HomeWorld2022: The world in "permacrisis" beyond the war

2022: The world in “permacrisis” beyond the war

In a world in constant perestroika (transformation), but apparently with less glasnost (openness), because of what is different or minority, this world is in permanent and cyclical shock (the English Collins dictionary calls it, and considers it word of the year, ” permacrisis” – prolonged period of instability and insecurity), said goodbye to Mikahil Gorbachev, the father of change in Eastern Europe who still saw Russia trying to return to the empire that it was. He, Gorbachev, who was never a big fan of the idea of ​​Crimea belonging to Ukraine, nor was he a fan of Vladimir Putin’s warmongering efforts.

The funeral of the last Soviet president, on September 3, lacked state honors and did not have the impact of the funeral of Elizabeth II, queen of the United Kingdom for 70 years.

In addition to natural deaths and deaths in Ukraine, the world has seen many people die crossing the Mediterranean (1200 people this year alone), in addition to the deaths from famine that gallops across borders and breaks records. One person died of starvation in 2022 every four seconds. 193 million people in food insecurity in the world in 2022, the situation being especially serious in the Democratic Republic of the Congo, Afghanistan and Yemen.

This was the year of the Iranian women’s protests and the brutal repression by the authorities of the Islamic republic, after the death of an Iranian Kurdish woman named Mahsa Amini, who became a symbol of a revolt that has not yet ended.

This was the year of João Lourenço’s electoral victories in Angola, a few weeks after the death of his predecessor José Eduardo dos Santos and with the victory of the opposition, UNITA, in the province of Luanda, the most populous and with the most young people. . vote. Gustavo Petro flipped Colombia to the left and the Republicans did not flip everything in the US midterm elections, as Biden and the Democrats held on in the Senate and narrowly lost their majority in the House of Representatives.

Significant (62%) was the victory of José Ramos Horta in the Timorese presidential elections in March, defeating the incumbent Francisco Lu Olo Guterres. Richi Sunak succeeded Liz Truss in the British Conservative government and Emmanuel Macron renewed his mandate at the Élysée in France, winning over Marine Le Pen, but saw the extreme right consolidate in the national assembly alongside the radical left of Jean Luc-Melenchon which was renamed Insumisa. France, now a broader movement called the New Popular Social and Ecological Union…

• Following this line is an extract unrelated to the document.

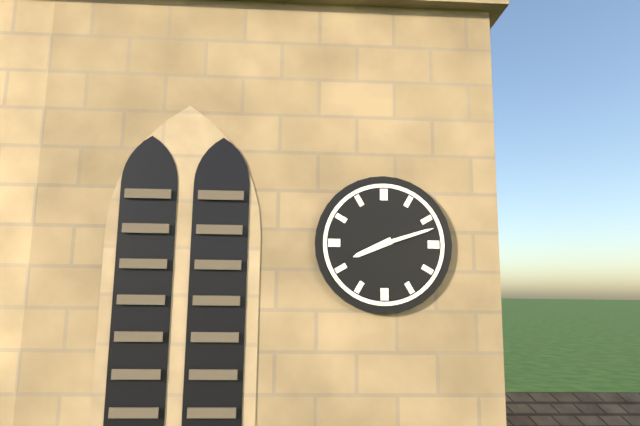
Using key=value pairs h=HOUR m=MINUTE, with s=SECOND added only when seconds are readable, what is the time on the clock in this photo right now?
h=8 m=12
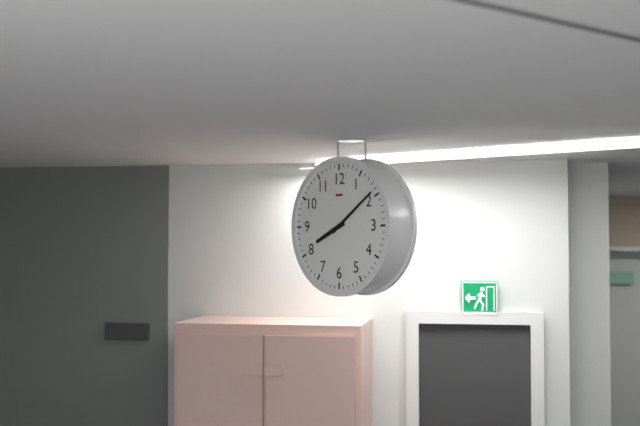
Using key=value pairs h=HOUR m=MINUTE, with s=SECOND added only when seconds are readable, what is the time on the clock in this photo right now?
h=8 m=9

In Italy, Hurricane Giorgia Meloni turned the country towards a right wing that was friendly to Mussolini and fascism, in a clear victory with the support of Matteo Salvini’s League and Silvio Berlusconi’s Forza Italia…

A turn to the right in Israel with the return to power of Benjamin Netanyahu, the most religiously conservative and ultra-orthodox executive Israel has ever had…

Turning in the opposite direction in Brazil. Bolsonaro defeated in the presidential elections, Lula returns to the Planalto Palace and takes office this Sunday.